If you want just a plain Cartesian product of lists from one array with lists from another array, that's ak.cartesian. The four collections muons_plus
, muons_minus
, electrons_plus
, electrons_minus
are non-overlapping and we want each four-lepton group to have exactly one from each, so that's a plain Cartesian product.
mu1, mu2, e1, e2 = ak.unzip(ak.cartesian([muons_plus, muons_minus, electrons_plus, electrons_minus]))
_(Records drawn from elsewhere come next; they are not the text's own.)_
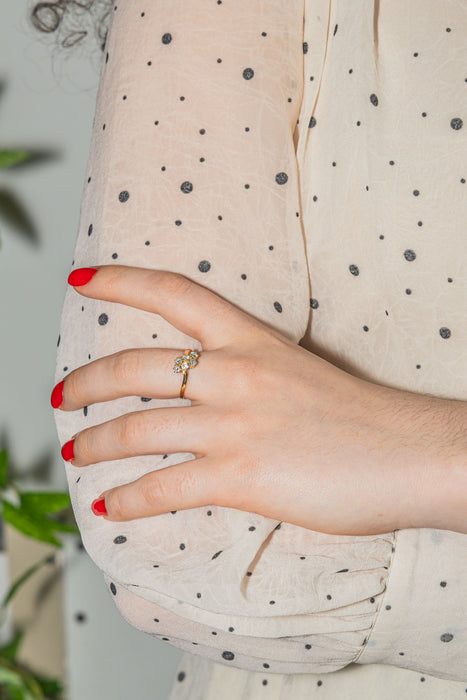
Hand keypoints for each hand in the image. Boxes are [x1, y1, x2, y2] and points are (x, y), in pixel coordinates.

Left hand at [52, 265, 437, 534]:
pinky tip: (110, 510)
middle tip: (61, 395)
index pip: (173, 294)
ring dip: (95, 444)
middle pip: (135, 367)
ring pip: (137, 430)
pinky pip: (163, 488)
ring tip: (75, 452)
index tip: (82, 281)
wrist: (409, 453)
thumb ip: (250, 377)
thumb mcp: (300, 373)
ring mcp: (234, 425)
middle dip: (86, 381)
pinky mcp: (241, 476)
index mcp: (252, 340)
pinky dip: (128, 502)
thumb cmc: (363, 417)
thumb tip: (211, 398)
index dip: (120, 282)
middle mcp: (235, 373)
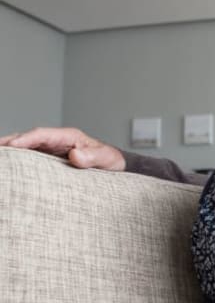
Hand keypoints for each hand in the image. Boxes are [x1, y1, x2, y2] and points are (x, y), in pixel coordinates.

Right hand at [0, 127, 125, 170]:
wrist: (115, 166)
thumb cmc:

plt.hist(ak.flatten((mu1 + mu2 + e1 + e2).mass), bins=100, range=(0, 200));
Separating particles by flavor (electron vs muon) but not by charge is an artifact of the typing constraints imposed by C++. Electrons are measured in different ways from muons, so they have different attributes in the dataset. In a statically typed language like C++, we couldn't put them in the same collection because they differ by type (have different attributes). But charges only differ by value (an integer), so there was no reason they had to be in different collections.
But now, the only thing distinguishing a type is (a) what attributes the objects have and (b) what objects with that set of attributes are named. Here, I named them "Momentum4D"
because that allowed Vector to recognize them as Lorentz vectors and give them Lorentz vector methods. But they could have had other attributes (e.g. e_over_p
for electrons, but not for muons). charge
is a non-Momentum4D attribute.
So if we're going to the trouble to put different-flavor leptons in different arrays, why not put different-charge leptons in different arrays, too? Physically, flavor and charge are both particle properties at the same level of distinction, so we probably want to do the analysis that way. No reason to let a C++ type distinction get in the way of the analysis logic!
Also, you probably want
nevents = infile["Events"].num_entries
to get the number of entries from a TTree without reading the array data from it.